The Sinn Féin shop in Dublin is one of many places in Ireland celebrating the centenary of the 1916 Easter Uprising, and eventual independence from Great Britain in 1922. You can get your 100th Anniversary T Shirt, or 101 Songs of Irish Rebellion – the 5CD Set, or 100th Anniversary mug.
The 1916 Proclamation is also on sale, and is to be seen in many shops around Ireland.The one above is not for sale, being one of the few originals that survive. It is on display not far from the Book of Kells in the Library of Trinity College, Dublin.
A small hilly road, with sheep eating the grass in the middle, in places, took us to Inchaquin Park. The waterfall could be seen along the way.
Our walk started at the foot of the waterfall, and followed a rocky trail to an upland lake that feeds the waterfall, then back down through more sheep, and beside a shady woodland river.
We visited Castletownbere, a 19th Century port built for the Allihais copper mines across the peninsular. There were large fishing boats on the wharf being prepared for their next voyage, and a ferry to Bere Island. We caught the ferry at 1:30. A dozen or so people touring on bikes, and pedestrians, got on first. Many of the pedestrians had loads of shopping from the nearby Supervalu supermarket. Their cars were waiting on the other side. Next a man drove up with a fork lift to unload a large empty rectangular cage. He then maneuvered a cherry picker off the ferry. That gave enough room for 4 cars to reverse onto the ferry. It was a tight squeeze with passengers directing the cars.

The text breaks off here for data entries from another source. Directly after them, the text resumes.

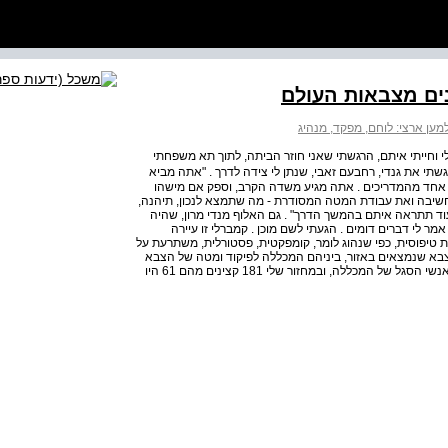
מען ארצי: לוחם, מפקד, מנהיג
לי וחייתי איתם, הרגשתי שאני חוזר הביתה, לתוך תא משפחתי
ני צאתי לאנגליה פגשתי את גנדי, רחבעם זאבי, שנתן לי צידה לדרך . "אתה מביא
ף אחד מהמדריכים . אתה מגיע משדה הקרב, וספק אם מישהו
יבה ואת עבודת המטה המסודרת ‑ מה שתמצא לנכון, תיהנה,
 תתראה איתם בהמשך הדרך" . גם האלוף מנדי מרון, שהיה
ר לי דברים דומים . הגעתי לשם מוכן . קמברלי זו עיירה
ון . עיירה בריטית טיפוסית, כפי שנהוג לומר, קומפקטית, פסטורלית, משתרעת על
צבא שנמצאים באזור, ביניהם המכללה לפיקוד ומטה של הצבא
הבריטי, שנוסדה ב ‑ 1802 . גרנו בשכונה שבה גרו החניכים ואנשי הסגל של המכללה, ובמחזור שלי 181 קצינים מהם 61 היו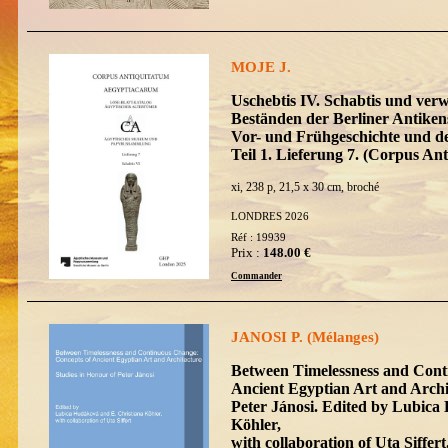
MOJE J.
Uschebtis IV. Schabtis und ver
Beständen der Berliner Antike
Vor- und Frühgeschichte und d
Teil 1. Lieferung 7. (Corpus 
xi, 238 p, 21,5 x 30 cm, broché
LONDRES 2026
Réf : 19939
Prix :
148.00 €
Commander
JANOSI P. (Mélanges)
Between Timelessness and Cont
Ancient Egyptian Art and Archit
Peter Jánosi. Edited by Lubica
Köhler,
with collaboration of Uta Siffe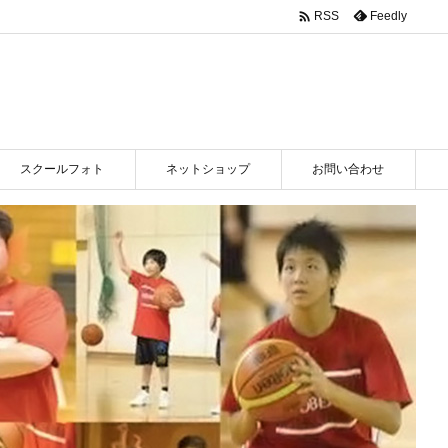

Feedly
RSS
スクールフォト
ネットショップ
お問い合わせ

We were welcomed to the Cliffs of Moher by a small building with a door at the side. Inside there was a large bowl full of pebbles with a trickling fountain of water. You are encouraged to use this space to meditate. It is provided by the Samaritans.
Further on are shops, and a visitor centre built into the hillside. The visitor centre was state of art with interactive displays and an exciting animated film of life on the cliff face.

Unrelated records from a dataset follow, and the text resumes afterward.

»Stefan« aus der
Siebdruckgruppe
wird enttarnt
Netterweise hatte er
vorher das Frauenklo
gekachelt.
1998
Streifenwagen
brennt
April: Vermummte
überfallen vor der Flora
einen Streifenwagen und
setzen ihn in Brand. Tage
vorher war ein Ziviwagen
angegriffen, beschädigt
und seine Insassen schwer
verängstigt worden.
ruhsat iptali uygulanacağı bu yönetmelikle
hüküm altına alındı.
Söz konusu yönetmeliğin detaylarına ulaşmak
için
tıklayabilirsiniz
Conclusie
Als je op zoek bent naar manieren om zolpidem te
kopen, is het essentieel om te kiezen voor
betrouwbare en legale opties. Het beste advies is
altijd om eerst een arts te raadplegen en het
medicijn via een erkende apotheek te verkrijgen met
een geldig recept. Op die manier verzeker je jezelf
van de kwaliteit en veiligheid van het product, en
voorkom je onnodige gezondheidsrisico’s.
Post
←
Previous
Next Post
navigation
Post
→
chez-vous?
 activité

The cliffs round the visitor centre are well protected so you cannot easily get too close to the edge of the cliffs.
Further up there are more signs by the Samaritans, and then a gap in the fence. ‘Need to Talk? Samaritans‘.
Beyond this point a lot of tourists were taking daring photographs on a zig zag rocky ledge. It has to be said that portions of the rock face can collapse without warning. According to one local we spoke with, the life boat comes this way two or three times a week to search the bottom of the cliffs.
We got here a few decades too late for the Lisdoonvana Folk Festival where many of our old favourites performed: Van Morrison, John Martin, Loudon Wainright III… Back in the late 70s and early 80s festivals were free and easy. But after a group of young people died swimming in the sea this particular festival came to an end.
There is still a big festival in Lisdoonvana in September. It is where traditionally people would come to be matched by a professional matchmaker. Today, the only true Matchmaker left is Willie Daly, who writes details of hopeful couples in a book, and gets the passion going by getting couples dancing together. There is a lot of dancing at the Matchmaking Festival. We just got here too early for the dancing as it starts in September.